■ **What you have to do**: Would you please repeat all of the data exactly, omitting the pictures?

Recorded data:
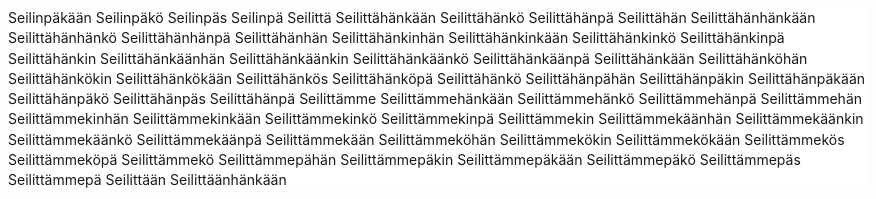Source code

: Seilinpäkään
Seilinpäkö
Seilinpäs
Seilinpä
Seilittä
Seilittähänkään
Seilittähänkö
Seilittähänpä
Seilittähän
Seilittähänhänkään
Seilittähänhänkö
Seilittähänhänpä
Seilittähänhän
Seilittähänkinhän
Seilittähänkinkään
Seilittähänkinkö
Seilittähänkinpä
Seilittähänkin
Seilittähänkäänhän
Seilittähänkäänkin
Seilittähänkäänkö
Seilittähänkäänpä
Seilittähänkään
Seilittähänköhän
Seilittähänkökin
Seilittähänkökään
Seilittähänkös
Seilittähänköpä
Seilittähänkö
Seilittähänpähän
Seilittähänpäkin
Seilittähänpäkään
Seilittähänpäkö
Seilittähänpäs
Seilittähänpä
Seilittämme
Seilittämmehänkään
Seilittämmehänkö
Seilittämmehänpä
Seilittämmehän
Seilittämmekinhän
Seilittämmekinkään
Seilittämmekinkö
Seilittämmekinpä
Seilittämmekin
Seilittämmekäänhän
Seilittämmekäänkin
Seilittämmekäänkö
Seilittämmekäänpä
Seilittämmekään
Seilittämmeköhän
Seilittämmekökin
Seilittämmekökään
Seilittämmekös
Seilittämmeköpä
Seilittämmekö
Seilittämmepähän
Seilittämmepäkin
Seilittämmepäkään
Seilittämmepäkö
Seilittämmepäs
Seilittämmepä
Seilittään
Seilittäänhänkään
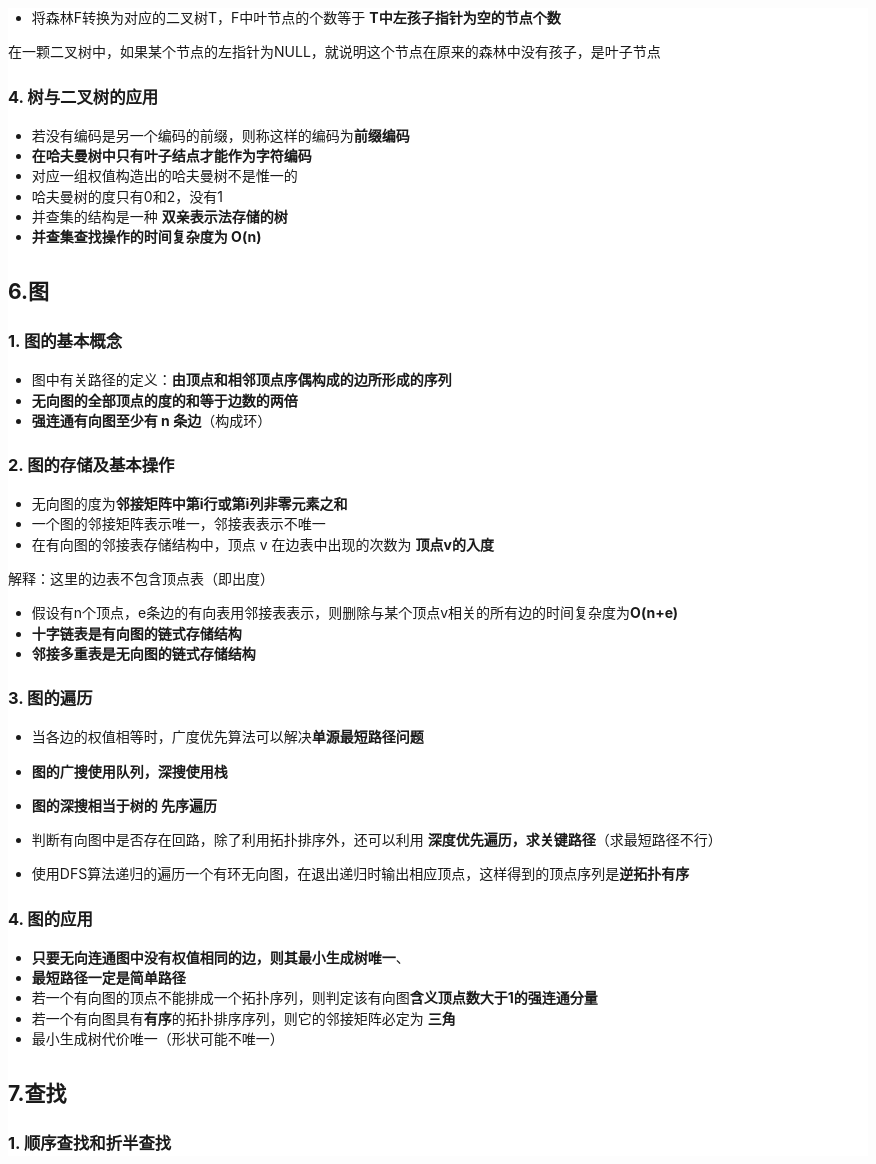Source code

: - 将森林F转换为对应的二叉树T，F中叶节点的个数等于 **T中左孩子指针为空的节点个数**

在一颗二叉树中，如果某个节点的左指针为NULL，就说明这个节点在原来的森林中没有孩子，是叶子节点

### 4. 树与二叉树的应用

- 若没有编码是另一个编码的前缀，则称这样的编码为**前缀编码**
- **在哈夫曼树中只有叶子结点才能作为字符编码**
- 对应一组权值构造出的哈夫曼树不是惟一的
- 哈夫曼树的度只有0和2，没有1
- 并查集的结构是一种 **双亲表示法存储的树**
- **并查集查找操作的时间复杂度为 O(n)**

## 6.图

### 1. 图的基本概念

- 图中有关路径的定义：**由顶点和相邻顶点序偶构成的边所形成的序列**
- **无向图的全部顶点的度的和等于边数的两倍**
- **强连通有向图至少有 n 条边**（构成环）

### 2. 图的存储及基本操作

- 无向图的度为**邻接矩阵中第i行或第i列非零元素之和**
- 一个图的邻接矩阵表示唯一，邻接表表示不唯一
- 在有向图的邻接表存储结构中，顶点 v 在边表中出现的次数为 **顶点v的入度**

解释：这里的边表不包含顶点表（即出度）

- 假设有n个顶点，e条边的有向表用邻接表表示，则删除与某个顶点v相关的所有边的时间复杂度为**O(n+e)**
- **十字链表是有向图的链式存储结构**
- **邻接多重表是无向图的链式存储结构**

### 3. 图的遍历

- 当各边的权值相等时，广度优先算法可以解决**单源最短路径问题**

- **图的广搜使用队列，深搜使用栈**
- **图的深搜相当于树的 先序遍历**
- 判断有向图中是否存在回路，除了利用拓扑排序外，还可以利用 **深度优先遍历，求关键路径**（求最短路径不行）
- 使用DFS算法递归的遍历一个有环无向图，在退出递归时输出相应顶点，这样得到的顶点序列是**逆拓扑有序**

### 4. 图的应用

- **只要无向连通图中没有权值相同的边，则其最小生成树唯一**、
- **最短路径一定是简单路径**
- 若一个有向图的顶点不能排成一个拓扑序列，则判定该有向图**含义顶点数大于1的强连通分量**
- 若一个有向图具有**有序**的拓扑排序序列，则它的邻接矩阵必定为 **三角**
- 最小生成树代价唯一（形状可能不唯一）

## 7.查找

### 1. 顺序查找和折半查找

■ **Completed task**:
Source code

: Seilinpäkään
Seilinpäkö
Seilinpäs
Seilinpä
Seilittä
Seilittähänkään
Seilittähänkö
Seilittähänpä
Seilittähän
Seilittähänhänkään
Seilittähänhänkö
Seilittähänhänpä
Seilittähänhän
Seilittähänkinhän
Seilittähänkinkään
Seilittähänkinkö
Seilittähänkinpä
Seilittähänkin
Seilittähänkäänhän
Seilittähänkäänkin
Seilittähänkäänkö
Seilittähänkäänpä
Seilittähänkään
Seilittähänköhän
Seilittähänkökin
Seilittähänkökään
Seilittähänkös
Seilittähänköpä
Seilittähänkö
Seilittähänpähän
Seilittähänpäkin
Seilittähänpäkään
Seilittähänpäkö
Seilittähänpäs
Seilittähänpä
Seilittämme
Seilittämmehänkään
Seilittämmehänkö
Seilittämmehänpä
Seilittämmehän
Seilittämmekinhän
Seilittämmekinkään
Seilittämmekinkö
Seilittämmekinpä
Seilittämmekin
Seilittämmekäänhän
Seilittämmekäänkin
Seilittämmekäänkö
Seilittämmekäänpä
Seilittämmekään
Seilittämmeköhän
Seilittämmekökin
Seilittämmekökään
Seilittämmekös
Seilittämmeköpä
Seilittämmekö
Seilittämmepähän
Seilittämmepäkin
Seilittämmepäkään
Seilittämmepäkö
Seilittämmepäs
Seilittämmepä
Seilittään
Seilittäänhänkään
Source code

: - 将森林F转换为对应的二叉树T，F中叶节点的个数等于 **T中左孩子指针为空的节点个数**

在一颗二叉树中，如果某个节点的左指针为NULL，就说明这个节点在原来的森林中没有孩子，是叶子节点

### 4. 树与二叉树的应用

- 若没有编码是另一个编码的前缀，则称这样的编码为**前缀编码**
- **在哈夫曼树中只有叶子结点才能作为字符编码**
- 对应一组权值构造出的哈夫曼树不是惟一的
- 哈夫曼树的度只有0和2，没有1
- 并查集的结构是一种 **双亲表示法存储的树**
- **并查集查找操作的时间复杂度为 O(n)**

## 6.图

### 1. 图的基本概念

- 图中有关路径的定义：**由顶点和相邻顶点序偶构成的边所形成的序列**
- **无向图的全部顶点的度的和等于边数的两倍**
- **强连通有向图至少有 n 条边**（构成环）

### 2. 图的存储及基本操作

- 无向图的度为**邻接矩阵中第i行或第i列非零元素之和**
- 一个图的邻接矩阵表示唯一，邻接表表示不唯一
- 在有向图的邻接表存储结构中，顶点 v 在边表中出现的次数为 **顶点v的入度**

解释：这里的边表不包含顶点表（即出度）

- 假设有n个顶点，e条边的有向表用邻接表表示，则删除与某个顶点v相关的所有边的时间复杂度为**O(n+e)**
- **十字链表是有向图的链式存储结构**
- **邻接多重表是无向图的链式存储结构**

### 3. 图的遍历

- 当各边的权值相等时，广度优先算法可以解决**单源最短路径问题**

- **图的广搜使用队列，深搜使用栈**
- **图的深搜相当于树的 先序遍历**
- 判断有向图中是否存在回路，除了利用拓扑排序外，还可以利用 **深度优先遍历，求关键路径**（求最短路径不行）
- 使用DFS算法递归的遍历一个有环无向图，在退出递归时输出相应顶点，这样得到的顶点序列是**逆拓扑有序**

### 4. 图的应用

- **只要无向连通图中没有权值相同的边，则其最小生成树唯一**、
- **最短路径一定是简单路径**
- 若一个有向图的顶点不能排成一个拓扑序列，则判定该有向图**含义顶点数大于1的强连通分量**
- 若一个有向图具有**有序**的拓扑排序序列，则它的邻接矩阵必定为 **三角**
- 最小生成树代价唯一（形状可能不唯一）

## 7.查找

### 1. 顺序查找和折半查找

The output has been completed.